By combining the material and human means, the striking force, the power of research and development, is simply doubled. And it’s huge. For example, I have a colleague who knows neurophysiology really well and he brings us a lot, as it is a skill that we did not have in the team. It’s a great example of pooling. Our engineer has also been doing a very good job for a year and we are now making some pieces by ourselves. Having all that is very important for a team like ours because we know that cycling is a sport that is increasingly focused on science. We are not only working on the athlete but also on the equipment, and these two dimensions are now “squared”. In addition, within the laboratory, we can totally undertake projects that are 100% dedicated to the Groupama-FDJ and that will not interest the Sports University. And vice versa. The goal is that everyone benefits from it and there are a lot of overlapping themes anyway. If in a given project, only 20% of the research can interest the other party, it is still 20%.
“The team really has achieved something”
What materials and equipment can the laboratory rely on?
Above all, we have a nice surface area, with almost 150 square meters of private laboratory. Inside, we can therefore welcome some of our Sports University’s colleagues and install some of the equipment. By pooling our resources with the University, we also make real savings. Thanks to the subsidy, we were also able to acquire new equipment. We now have a large, state-of-the-art treadmill that allows us to make some tests. Before, we had to go through the University and it was not always easy. We also have systems to work on brain stimulation, with special helmets to record signals. This is for example University equipment that is shared. So are a large number of installations and tools, and everything is gathered in the same place, our place. More generally, talking about the COPS building, which is public, there is also a large gym of 500m2, where our young Conti riders can be trained by coaches for physical preparation in connection with our trainers. There is also a state-of-the-art cryostimulation booth. It is not ours, but the Conti riders are able to use it. There are saunas, and a dozen apartments to simulate hypoxia will open in the top floor in September. It’s basically a pretty unique building and that’s what we wanted. I think we have a structure that will be useful to the greatest number. If tomorrow M. Anybody wants to do 15 days of hypoxia, he can rent an apartment, with a defined altitude, be followed, train in the building or outside, and why not do a test with us in the laboratory if he needs it or wants it. Because we, the Groupama-FDJ cycling team, will also open our doors. There is a real demand and the laboratory will therefore be open for some follow-ups and services for the general public. Obviously, we will not be able to take on all requests, but we will still be able to offer monitoring and evaluation to the man or the woman next door. It’s a beautiful novelty.

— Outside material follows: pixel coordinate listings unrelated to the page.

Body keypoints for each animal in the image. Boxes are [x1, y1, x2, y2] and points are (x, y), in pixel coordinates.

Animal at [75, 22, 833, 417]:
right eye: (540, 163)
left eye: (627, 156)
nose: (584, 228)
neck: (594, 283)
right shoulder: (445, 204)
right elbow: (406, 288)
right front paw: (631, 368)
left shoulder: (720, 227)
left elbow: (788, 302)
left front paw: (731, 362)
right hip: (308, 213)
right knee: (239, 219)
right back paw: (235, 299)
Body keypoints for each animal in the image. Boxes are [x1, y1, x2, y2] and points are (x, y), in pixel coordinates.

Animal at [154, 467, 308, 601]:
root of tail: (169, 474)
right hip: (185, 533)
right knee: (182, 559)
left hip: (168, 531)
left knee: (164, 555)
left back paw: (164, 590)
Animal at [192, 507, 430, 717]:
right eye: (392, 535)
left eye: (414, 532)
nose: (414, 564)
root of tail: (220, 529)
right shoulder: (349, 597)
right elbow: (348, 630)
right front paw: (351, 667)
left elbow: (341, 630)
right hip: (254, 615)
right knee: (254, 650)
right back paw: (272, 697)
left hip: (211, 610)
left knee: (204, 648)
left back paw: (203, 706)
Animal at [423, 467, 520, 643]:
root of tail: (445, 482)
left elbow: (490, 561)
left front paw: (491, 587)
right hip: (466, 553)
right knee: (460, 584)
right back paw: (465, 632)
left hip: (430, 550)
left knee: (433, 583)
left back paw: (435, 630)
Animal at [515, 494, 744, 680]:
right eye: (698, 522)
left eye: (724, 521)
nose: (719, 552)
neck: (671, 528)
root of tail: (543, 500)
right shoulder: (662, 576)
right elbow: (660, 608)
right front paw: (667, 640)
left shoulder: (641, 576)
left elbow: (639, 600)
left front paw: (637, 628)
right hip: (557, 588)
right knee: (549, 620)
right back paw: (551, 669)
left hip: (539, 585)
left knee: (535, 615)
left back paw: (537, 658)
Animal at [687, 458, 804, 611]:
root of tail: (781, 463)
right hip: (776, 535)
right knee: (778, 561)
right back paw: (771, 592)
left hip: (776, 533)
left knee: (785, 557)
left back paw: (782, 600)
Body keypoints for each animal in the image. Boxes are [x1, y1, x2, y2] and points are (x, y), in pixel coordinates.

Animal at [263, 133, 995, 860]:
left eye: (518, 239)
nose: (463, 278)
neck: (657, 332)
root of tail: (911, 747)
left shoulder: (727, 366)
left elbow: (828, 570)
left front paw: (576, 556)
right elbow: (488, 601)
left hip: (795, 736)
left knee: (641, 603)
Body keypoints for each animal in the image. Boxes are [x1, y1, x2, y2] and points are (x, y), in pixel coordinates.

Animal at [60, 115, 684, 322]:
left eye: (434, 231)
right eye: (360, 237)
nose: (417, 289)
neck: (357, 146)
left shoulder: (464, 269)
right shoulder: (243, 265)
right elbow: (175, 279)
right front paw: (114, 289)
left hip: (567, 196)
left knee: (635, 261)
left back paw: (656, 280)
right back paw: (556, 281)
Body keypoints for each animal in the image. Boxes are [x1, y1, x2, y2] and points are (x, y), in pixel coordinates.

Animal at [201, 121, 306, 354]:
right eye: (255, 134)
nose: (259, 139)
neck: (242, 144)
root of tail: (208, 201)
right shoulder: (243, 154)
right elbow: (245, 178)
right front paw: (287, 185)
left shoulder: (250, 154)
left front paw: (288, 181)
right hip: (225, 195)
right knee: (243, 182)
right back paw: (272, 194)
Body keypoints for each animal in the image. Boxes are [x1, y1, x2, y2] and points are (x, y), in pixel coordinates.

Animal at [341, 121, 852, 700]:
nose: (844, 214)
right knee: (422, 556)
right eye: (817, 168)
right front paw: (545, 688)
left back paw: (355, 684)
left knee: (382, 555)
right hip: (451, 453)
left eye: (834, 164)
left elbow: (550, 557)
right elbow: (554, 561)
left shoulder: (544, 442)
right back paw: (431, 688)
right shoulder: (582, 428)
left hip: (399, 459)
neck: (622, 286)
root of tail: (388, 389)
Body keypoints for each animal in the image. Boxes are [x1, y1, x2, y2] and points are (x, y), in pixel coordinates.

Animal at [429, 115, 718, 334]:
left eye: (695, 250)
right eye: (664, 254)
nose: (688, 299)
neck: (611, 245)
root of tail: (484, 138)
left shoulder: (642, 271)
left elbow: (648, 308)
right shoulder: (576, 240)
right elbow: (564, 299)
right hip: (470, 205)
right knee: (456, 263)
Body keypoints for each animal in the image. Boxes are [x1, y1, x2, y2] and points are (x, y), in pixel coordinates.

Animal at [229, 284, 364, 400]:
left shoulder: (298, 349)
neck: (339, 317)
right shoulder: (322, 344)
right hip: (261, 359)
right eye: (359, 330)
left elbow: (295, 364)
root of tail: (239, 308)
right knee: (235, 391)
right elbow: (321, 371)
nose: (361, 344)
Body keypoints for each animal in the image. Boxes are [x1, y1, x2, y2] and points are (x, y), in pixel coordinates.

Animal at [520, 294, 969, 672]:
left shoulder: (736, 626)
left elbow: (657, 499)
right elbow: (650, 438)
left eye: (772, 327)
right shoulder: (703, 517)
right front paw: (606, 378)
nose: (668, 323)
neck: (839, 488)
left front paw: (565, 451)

Are you proud to see a centre and a laboratory of this stature develop?
First and foremost, I’m proud for the team because it’s something I’ve always dreamed of. I am often asked “why are you still here?”. I always replied that I was not interested in looking elsewhere knowing that I am in a team that has always trusted me and that has always wanted to develop. To look further is what matters. In this sense, the team really has achieved something, and I am proud of it. I’m glad it was done in Besançon, but it could have been elsewhere. This is actually more about history, given that I have developed this area here and have always said that performance is not moved; it is reinforced where it is created. Everything is going well here, most of the coaches come from here and it has become a real stronghold in terms of research. It happened that way and it’s good, but what really interests me is to see the team grow, to see it flourish in this innovation process and to note that the riders feel it, see that they are taking part in it and notice what is being done around and for them.